Nachdem dann die Mutter von Alexander von der Arbeit kam, machte sie sich schließlich auf den Weg zu einem Kieferorthopäden, erinnert sich der Vater: „Da wurde er aber auch nicht behandelt!“ Stunden später fanden Mutter und Kind zur Erleichterung aller bei einem Zahnarzt Hilfe. „Da war es dann schon nach 16 Uhr“, ärgert sich Fred Burgis. Wie der Vater erklärt, wurde die Zunge des Kindes schlussendlich mit mehreren Stichen genäht.
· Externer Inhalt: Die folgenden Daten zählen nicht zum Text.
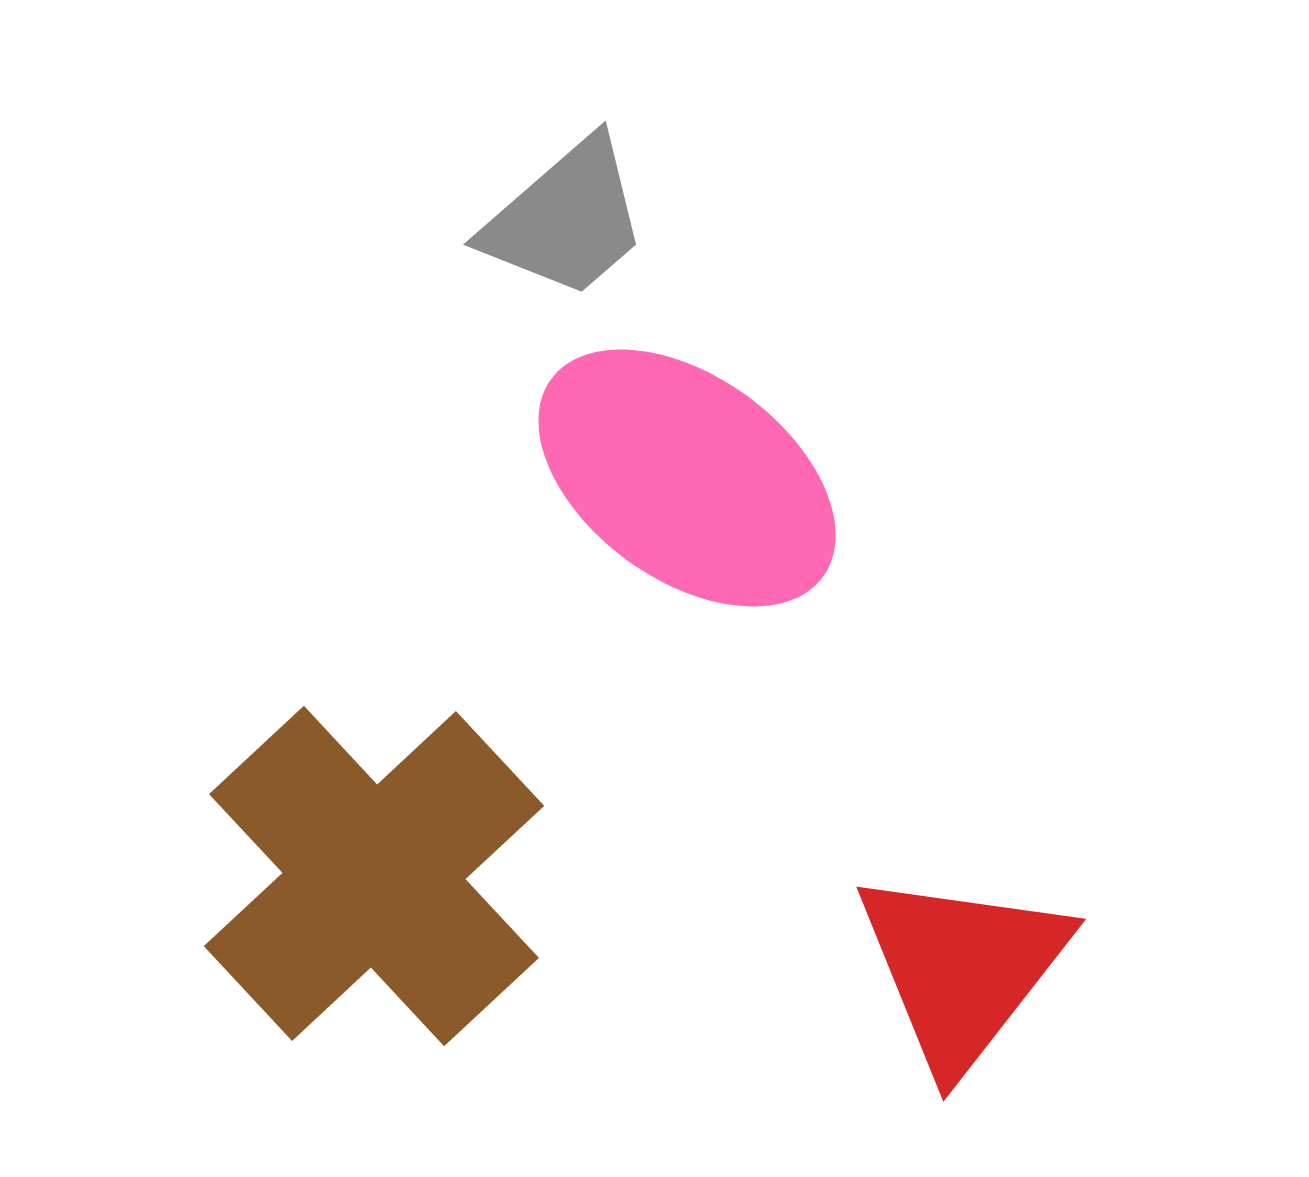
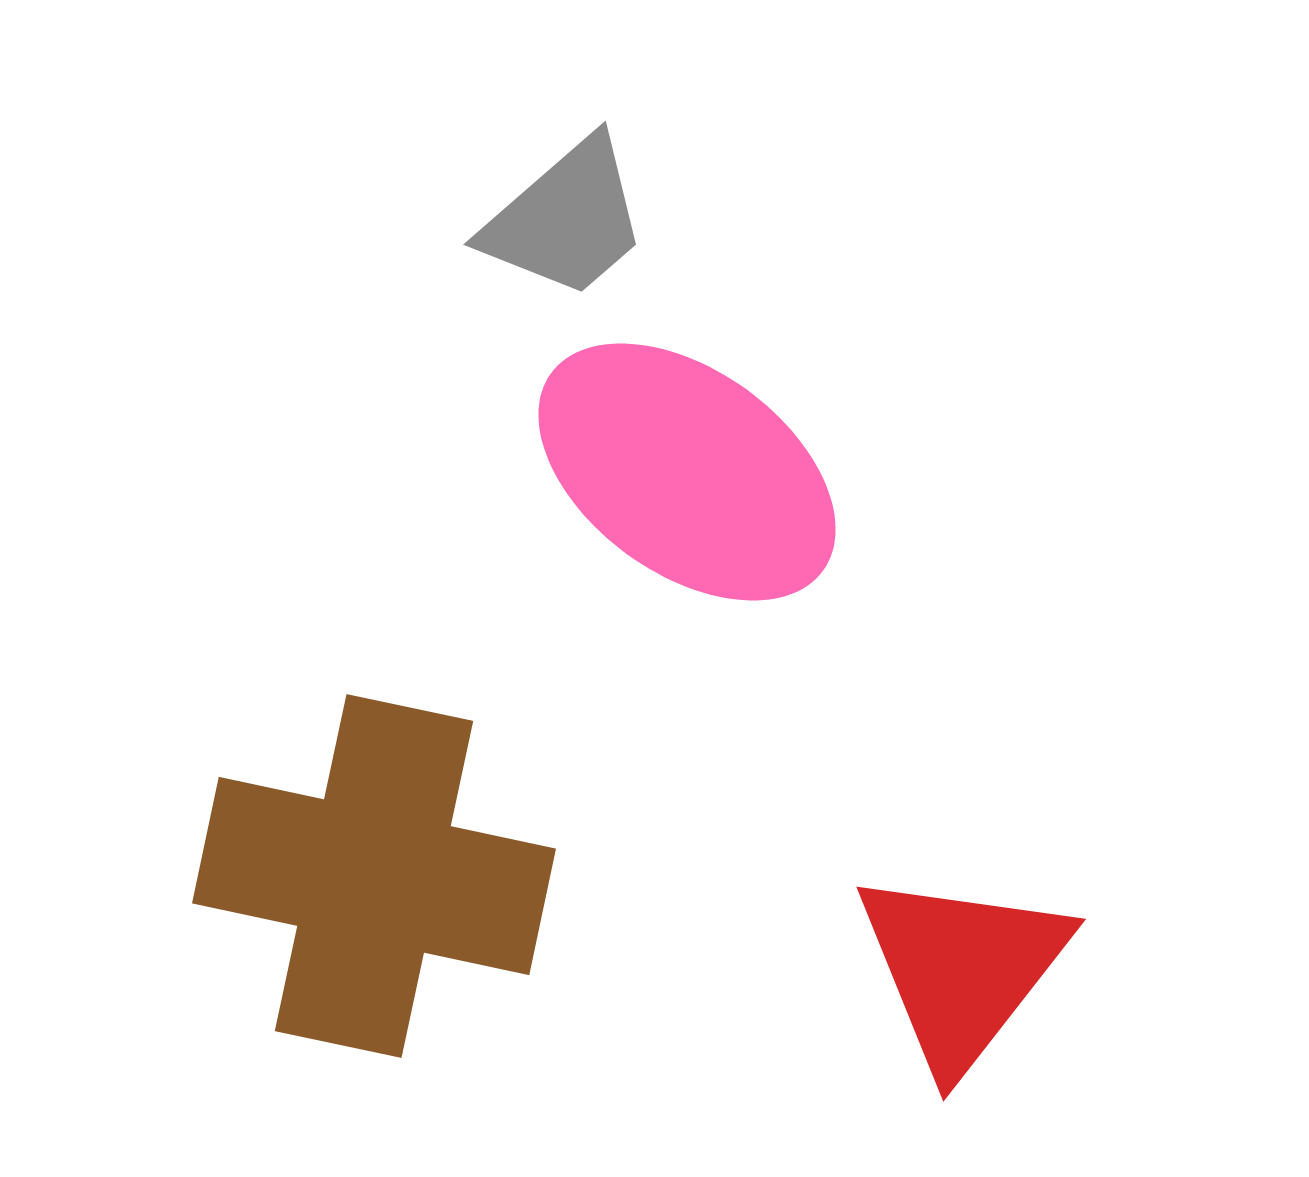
pink ellipse: moved 6 px up
brown cross: rotated 35 degrees counterclockwise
Alexander zeigt daraufhin seinem Vater stolz die Narbe, eine weiße unscheinbare Linie quer über die Zunge.

„Als Krankenhaus der Grundversorgung ist es uns leider nicht möglich, sämtliche medizinische Notfälle abschließend bei uns zu behandeln“, sagt der Oberarzt der Notaufnahme in der Hansestadt. Und gerade bei Verletzungen im Mund- und Augenbereich würden in der Regel Fachärzte außerhalb der Klinik hinzugezogen werden.

Das bestätigt auch die Kassenärztliche Vereinigung Sachsen-Anhalts (KVSA). Bei Verletzungen der Zunge seien Fachzahnärzte für Oralchirurgie aufzusuchen, erklärt Bernd Franke, für die Öffentlichkeitsarbeit der KVSA zuständig. Die nächste in Sachsen-Anhalt sei aber erst in Magdeburg – und damit unverhältnismäßig weit entfernt. Da laut KVSA die Versorgung von Weichteilen Bestandteil der chirurgischen Weiterbildung sei, hätte dies ein Facharzt für Chirurgie behandeln können.

Oberarzt Benjamin Stüttgen stellt abschließend klar: „In jedem Falle findet in unserer Notaufnahme eine Begutachtung und wenn nötig Erstversorgung statt.“

Für Fred Burgis stehen viele Stunden ohne jegliche Behandlung seines Kindes im Raum. Aus welchem Grund, zählt da für ihn wenig. Ein unhaltbarer Zustand auf dem Rücken seines Sohnes. Und Alexander? Der grinst schon wieder.